• Work task:
Copy the zoning hearing article word for word from "The law in question" to "under agricultural zoning.".

======== Text shown ========

Zoning law debated at meeting

More than 100 at hearing

many protest measure

State in opposition

Transfer of rights to build on rural land hotly opposed

December 12, 2001|By Childs Walker | Childs Walker,SUN STAFF

A crowd filled a Carroll County hearing room last night to register disapproval of a new zoning law that many say will spur unwanted development across the county's rural landscape.

Residents filled every seat in the room, and the crowd spilled into the hallway. An overwhelming majority of the more than 40 residents who spoke said they want to see the law repealed. The crowd of about 100 cheered each time someone bashed the law and booed whenever someone spoke in favor of it.

"This [zoning law] to me doesn't seem to correct any problems and doesn't seem to have been asked for by anyone," said Donald Hoffman of Finksburg, the first speaker of the night.

The law in question allows landowners to transfer development rights from their conservation land to their agricultural land, meaning landowners could develop one residential lot for every 3 acres - instead of one every 20 acres, as is normally allowed under agricultural zoning.

======== Data extract ========

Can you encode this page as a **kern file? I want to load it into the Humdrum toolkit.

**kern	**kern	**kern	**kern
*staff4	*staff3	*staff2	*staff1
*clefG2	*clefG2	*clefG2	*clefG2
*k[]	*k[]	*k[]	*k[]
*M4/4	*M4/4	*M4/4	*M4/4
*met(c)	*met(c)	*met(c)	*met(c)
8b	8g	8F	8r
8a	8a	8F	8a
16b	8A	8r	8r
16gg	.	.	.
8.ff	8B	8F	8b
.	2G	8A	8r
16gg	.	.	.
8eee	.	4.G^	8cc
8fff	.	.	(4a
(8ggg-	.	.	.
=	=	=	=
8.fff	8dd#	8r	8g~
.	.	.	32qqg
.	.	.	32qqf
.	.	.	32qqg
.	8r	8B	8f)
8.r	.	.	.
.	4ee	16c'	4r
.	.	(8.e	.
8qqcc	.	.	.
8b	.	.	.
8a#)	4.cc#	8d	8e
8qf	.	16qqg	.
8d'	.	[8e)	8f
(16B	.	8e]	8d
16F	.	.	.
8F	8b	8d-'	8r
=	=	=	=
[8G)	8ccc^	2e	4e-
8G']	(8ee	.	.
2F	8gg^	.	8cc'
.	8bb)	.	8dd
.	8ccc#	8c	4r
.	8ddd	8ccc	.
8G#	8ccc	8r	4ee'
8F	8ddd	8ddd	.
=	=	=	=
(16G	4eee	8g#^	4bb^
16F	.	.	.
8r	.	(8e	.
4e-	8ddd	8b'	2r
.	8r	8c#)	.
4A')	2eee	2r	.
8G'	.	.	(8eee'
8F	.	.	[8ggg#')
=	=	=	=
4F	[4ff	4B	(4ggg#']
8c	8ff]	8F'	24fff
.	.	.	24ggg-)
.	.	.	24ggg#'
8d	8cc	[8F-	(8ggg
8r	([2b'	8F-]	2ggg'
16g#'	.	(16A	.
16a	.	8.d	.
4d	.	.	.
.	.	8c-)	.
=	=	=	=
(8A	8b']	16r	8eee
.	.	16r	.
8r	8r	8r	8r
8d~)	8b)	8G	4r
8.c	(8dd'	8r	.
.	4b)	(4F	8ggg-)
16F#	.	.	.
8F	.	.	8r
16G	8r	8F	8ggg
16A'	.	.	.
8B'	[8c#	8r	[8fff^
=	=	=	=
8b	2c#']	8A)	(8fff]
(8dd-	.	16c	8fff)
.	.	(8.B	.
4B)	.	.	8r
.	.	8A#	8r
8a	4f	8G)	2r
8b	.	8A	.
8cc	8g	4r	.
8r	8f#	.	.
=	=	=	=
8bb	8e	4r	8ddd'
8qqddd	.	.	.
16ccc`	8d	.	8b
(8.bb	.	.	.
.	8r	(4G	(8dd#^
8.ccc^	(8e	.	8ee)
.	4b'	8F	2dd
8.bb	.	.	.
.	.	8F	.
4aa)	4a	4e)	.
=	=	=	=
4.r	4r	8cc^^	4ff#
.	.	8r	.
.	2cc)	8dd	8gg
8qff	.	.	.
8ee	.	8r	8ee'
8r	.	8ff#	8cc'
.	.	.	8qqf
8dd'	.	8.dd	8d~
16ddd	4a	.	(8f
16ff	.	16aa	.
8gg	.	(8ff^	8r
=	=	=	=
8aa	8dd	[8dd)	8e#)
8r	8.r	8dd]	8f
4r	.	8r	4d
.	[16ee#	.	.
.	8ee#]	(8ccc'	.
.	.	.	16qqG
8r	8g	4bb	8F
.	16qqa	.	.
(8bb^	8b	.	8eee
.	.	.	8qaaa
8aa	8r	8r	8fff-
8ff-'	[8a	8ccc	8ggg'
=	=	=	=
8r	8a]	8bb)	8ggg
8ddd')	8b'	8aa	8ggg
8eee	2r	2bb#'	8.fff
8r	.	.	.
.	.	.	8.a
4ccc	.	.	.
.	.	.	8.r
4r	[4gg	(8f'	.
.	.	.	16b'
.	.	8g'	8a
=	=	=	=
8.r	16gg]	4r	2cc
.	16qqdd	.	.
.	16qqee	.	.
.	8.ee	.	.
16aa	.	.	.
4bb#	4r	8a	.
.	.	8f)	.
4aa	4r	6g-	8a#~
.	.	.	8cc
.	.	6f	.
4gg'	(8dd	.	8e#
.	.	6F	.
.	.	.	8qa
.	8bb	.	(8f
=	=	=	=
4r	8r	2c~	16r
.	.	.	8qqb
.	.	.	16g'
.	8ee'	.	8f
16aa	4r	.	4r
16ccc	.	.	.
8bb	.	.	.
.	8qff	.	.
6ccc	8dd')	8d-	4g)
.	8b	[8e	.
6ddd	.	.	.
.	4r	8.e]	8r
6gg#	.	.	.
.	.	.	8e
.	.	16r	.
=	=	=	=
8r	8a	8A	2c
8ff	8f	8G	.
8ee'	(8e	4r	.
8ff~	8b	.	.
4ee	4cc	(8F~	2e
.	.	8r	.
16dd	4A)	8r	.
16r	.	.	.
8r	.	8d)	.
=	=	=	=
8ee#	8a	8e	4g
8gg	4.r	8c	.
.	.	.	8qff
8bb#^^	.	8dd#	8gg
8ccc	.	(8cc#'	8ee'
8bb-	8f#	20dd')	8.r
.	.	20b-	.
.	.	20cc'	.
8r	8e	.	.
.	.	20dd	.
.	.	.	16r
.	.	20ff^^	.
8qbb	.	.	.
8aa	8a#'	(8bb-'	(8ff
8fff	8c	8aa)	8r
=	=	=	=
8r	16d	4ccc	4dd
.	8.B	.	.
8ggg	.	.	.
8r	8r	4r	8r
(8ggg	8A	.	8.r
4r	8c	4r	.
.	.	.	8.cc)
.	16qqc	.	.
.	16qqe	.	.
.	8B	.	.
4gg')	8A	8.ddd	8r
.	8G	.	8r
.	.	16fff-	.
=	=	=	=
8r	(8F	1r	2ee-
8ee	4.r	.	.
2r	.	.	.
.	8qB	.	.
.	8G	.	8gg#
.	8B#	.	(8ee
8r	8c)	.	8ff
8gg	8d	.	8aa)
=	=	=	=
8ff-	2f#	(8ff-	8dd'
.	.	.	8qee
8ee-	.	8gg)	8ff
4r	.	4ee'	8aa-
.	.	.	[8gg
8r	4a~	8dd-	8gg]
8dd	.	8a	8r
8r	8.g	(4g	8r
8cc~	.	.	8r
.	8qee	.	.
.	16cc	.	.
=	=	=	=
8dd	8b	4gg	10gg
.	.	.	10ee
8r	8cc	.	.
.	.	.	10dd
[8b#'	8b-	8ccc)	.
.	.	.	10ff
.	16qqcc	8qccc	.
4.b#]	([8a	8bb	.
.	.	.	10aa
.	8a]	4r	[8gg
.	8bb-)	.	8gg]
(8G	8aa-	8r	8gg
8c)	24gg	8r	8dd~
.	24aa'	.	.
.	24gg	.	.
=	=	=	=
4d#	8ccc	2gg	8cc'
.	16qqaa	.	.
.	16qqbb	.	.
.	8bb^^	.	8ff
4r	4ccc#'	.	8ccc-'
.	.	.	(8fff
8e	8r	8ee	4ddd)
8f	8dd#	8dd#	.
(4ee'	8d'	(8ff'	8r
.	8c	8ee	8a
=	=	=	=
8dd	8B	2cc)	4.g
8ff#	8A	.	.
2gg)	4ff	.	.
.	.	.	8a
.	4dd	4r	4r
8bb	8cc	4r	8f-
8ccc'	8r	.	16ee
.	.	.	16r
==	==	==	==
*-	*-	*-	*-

========

• Result:
The law in question allows landowners to transfer development rights from their conservation land to their agricultural land, meaning landowners could develop one residential lot for every 3 acres - instead of one every 20 acres, as is normally allowed under agricultural zoning.